- Work to complete: Your answer should be the number of lines in the listing that hold the string "another", with no other words.
*** Opening of Records shown ***
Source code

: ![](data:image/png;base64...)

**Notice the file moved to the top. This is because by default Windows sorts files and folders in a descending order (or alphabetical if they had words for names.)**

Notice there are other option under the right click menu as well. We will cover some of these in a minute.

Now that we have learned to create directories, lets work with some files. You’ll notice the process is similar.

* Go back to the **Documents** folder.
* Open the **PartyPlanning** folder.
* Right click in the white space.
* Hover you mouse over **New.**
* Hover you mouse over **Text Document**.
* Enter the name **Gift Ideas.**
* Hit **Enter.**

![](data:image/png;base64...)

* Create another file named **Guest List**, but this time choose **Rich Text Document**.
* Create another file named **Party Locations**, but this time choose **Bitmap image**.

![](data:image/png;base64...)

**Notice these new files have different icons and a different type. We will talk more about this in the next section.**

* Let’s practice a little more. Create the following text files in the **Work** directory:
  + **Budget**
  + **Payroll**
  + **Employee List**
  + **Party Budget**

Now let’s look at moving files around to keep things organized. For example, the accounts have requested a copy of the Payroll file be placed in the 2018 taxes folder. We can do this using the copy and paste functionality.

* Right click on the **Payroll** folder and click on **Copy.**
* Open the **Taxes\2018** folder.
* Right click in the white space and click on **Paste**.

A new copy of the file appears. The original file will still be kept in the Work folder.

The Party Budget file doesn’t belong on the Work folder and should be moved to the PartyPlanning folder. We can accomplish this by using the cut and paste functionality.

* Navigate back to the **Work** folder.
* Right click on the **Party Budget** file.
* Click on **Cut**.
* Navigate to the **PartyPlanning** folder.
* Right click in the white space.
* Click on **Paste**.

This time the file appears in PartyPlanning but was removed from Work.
*** Close of Records shown ***
- Solution to this exercise: 2